The PSP and puzzle games are a perfect fit. By nature, puzzle games tend to be best played in short sessions, which works well with the PSP's portability. Consequently, there are quite a few puzzlers available for the PlayStation Portable. Here are some that I've played and enjoyed. I'll update this list as I find new games I think are worth mentioning, so check back from time to time.
Lumines was the first game I got for PSP, and it's still one of my favorites. Flashy backgrounds and groovy music get flashier and groovier the better you play, and higher scores unlock new images and new songs. It's a simple, Tetris-inspired game that is a snap to pick up and play (I sat down to just give it a quick try when I bought it, and looked up to realize and hour had gone by in an instant). Lumines II adds a few features for an even better game. Either of the two would be a good choice, or you can start with the first and then move on to the second.

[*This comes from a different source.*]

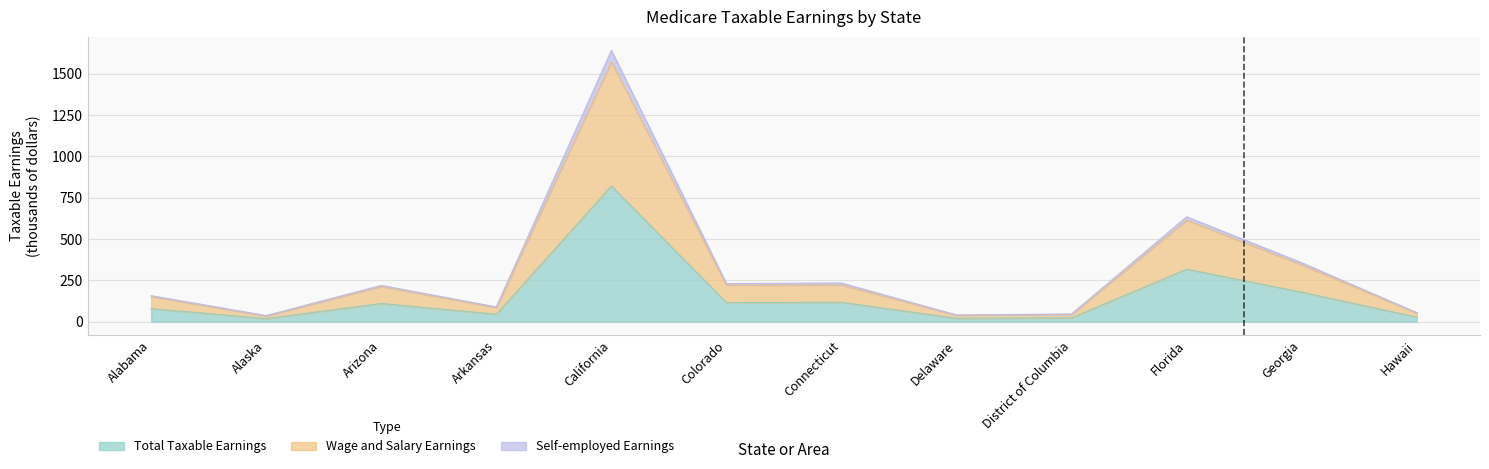

What are all the series names shown in the legend?

Total Taxable Earnings, Wage and Salary Earnings, Self-employed Earnings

This game is classified as a "puzzle-rpg," so I could just as easily have included it on a "Top RPGs" list. The puzzling forms the core of the gameplay, though, so it gets to be on this list. Puzzle Quest has been a hit on every system it's been on, and for very good reason (though I only have it for PSP, I've been tempted more than once to buy other versions). The main puzzle-play is sort of Bejeweled-inspired, but Puzzle Quest uses its RPG elements to add some really interesting and challenging aspects to the basic game. Spells, mounts, and the strengths of different characters each add something a little different, leading to a highly addictive game.

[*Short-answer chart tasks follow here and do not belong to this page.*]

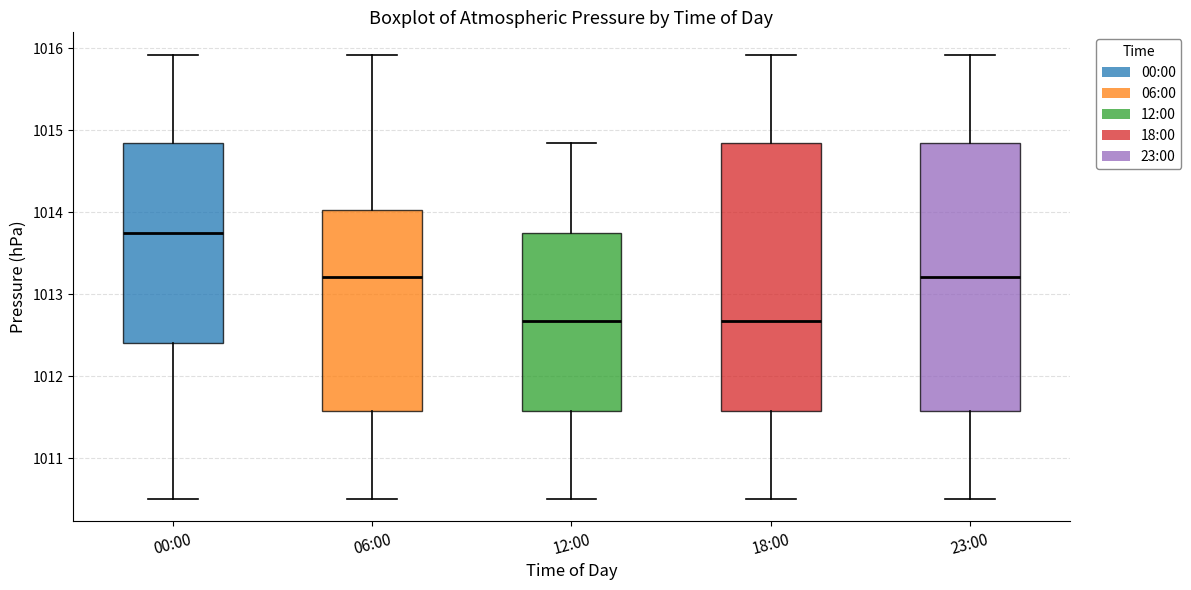

Reading left to right, read every box against the y-axis: the position of its median line, the range the box covers, and the ends of its whiskers. The values are not printed on the chart, so give them approximately, as read against the axis.

00:00: median 1013.8, box 1012.4 to 1014.8, whiskers 1010.5 to 1015.9
06:00: median 1013.2, box 1011.6 to 1014.0, whiskers 1010.5 to 1015.9
12:00: median 1012.7, box 1011.6 to 1013.8, whiskers 1010.5 to 1014.8
18:00: median 1012.7, box 1011.6 to 1014.8, whiskers 1010.5 to 1015.9
23:00: median 1013.2, box 1011.6 to 1014.8, whiskers 1010.5 to 1015.9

I used to spend far too much time playing demos of Zuma on my laptop, so when Luxor--like Zuma but Egyptian instead of Aztec--was released for PSP, I was delighted. And I haven't been disappointed yet. This is another one of those games that suck you in for longer than you meant to play ("Just one more level," you might think to yourself.). The Wrath of Set is the older of the two games. Pharaoh's Challenge adds a few new elements, but probably not enough that you need to buy both games. Unless you're a Luxor/Zuma fiend like me.

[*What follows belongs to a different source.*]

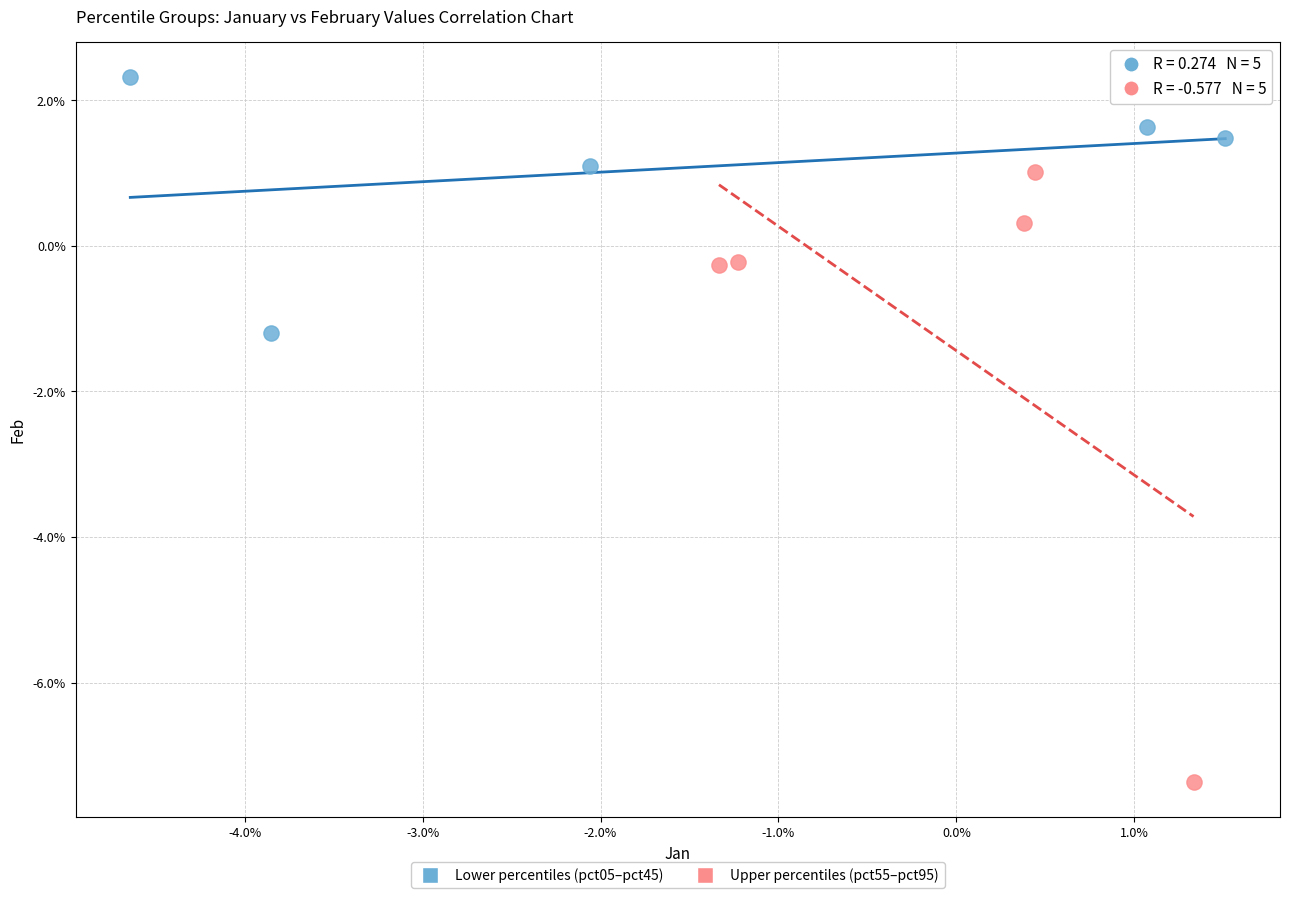

Which series has the widest spread of Y values?

Upper percentiles (pct55–pct95)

Move your cube from start to finish. It's a simple premise, but more obstacles--and more difficult obstacles--make each level more complicated than the next. I didn't find Cube as absorbing as some of the games on this list as it requires a lot from your brain, but it's perfect for short play sessions. Simple graphics and gameplay give it a bit of a stripped-down feel, but it suits.
While 7 Wonders of the Ancient World isn't a revolutionary game by any means, it is a solid entry in the match-3 genre, with a neat ancient-world theme. It even has historical notes on each of the seven wonders you "build" as you play the game, so if you want to educate yourself as well as play, you can.
This remake of a 1989 game shows that a simple premise can take a good game a long way. Pipe Mania has been remade before, for various platforms--this version ads updated graphics and new gameplay elements to an already addictive formula. I found it incredible frustrating at times but also very rewarding. A bonus is the inclusion of the original game (albeit in graphically-updated form).
More "get from A to B" games, Mercury and Mercury Meltdown make that simple goal more complicated through various kinds of obstacles and difficulty levels, and because the thing you have to move is a blob of liquid that has a tendency to come apart into separate drops that like to roll off in different directions. Of the two games, I'd recommend the second--Mercury Meltdown--only because the new elements improve the gameplay. If all you can find is Mercury, though, it's well worth a play, too.
PQ stands for "Practical Intelligence Quotient," and the game is a sort of IQ-test like thing. Don't let that put you off, though. Like some of the other games on this list, PQ and PQ2 challenge you to get from the starting point to the end. The puzzles are timed, and they get more and more difficult with each one you complete. Not only do the puzzles themselves get more complicated, but "police" of varying levels of intelligence start to appear (get caught in the beam of their flashlights and you lose the puzzle). Each puzzle gets you a score based on your time and the numbers of moves you need to get from start to finish. These scores are compiled as you go into an overall "PQ score" that you can compare with other gamers.
I haven't reviewed this one--I didn't really get far enough for a review before having to set it aside for more pressing titles--but I'm having a lot of fun with it when I do pick it up. The "find the exit" gameplay in Exit is enriched by the addition of obstacles, naturally, but also by other characters that you have to usher to said exit. Frequently you have to enlist the help of some characters to get others out. The stylish graphics add a lot of appeal to these games. I've only played the first, but Exit II looks equally as good.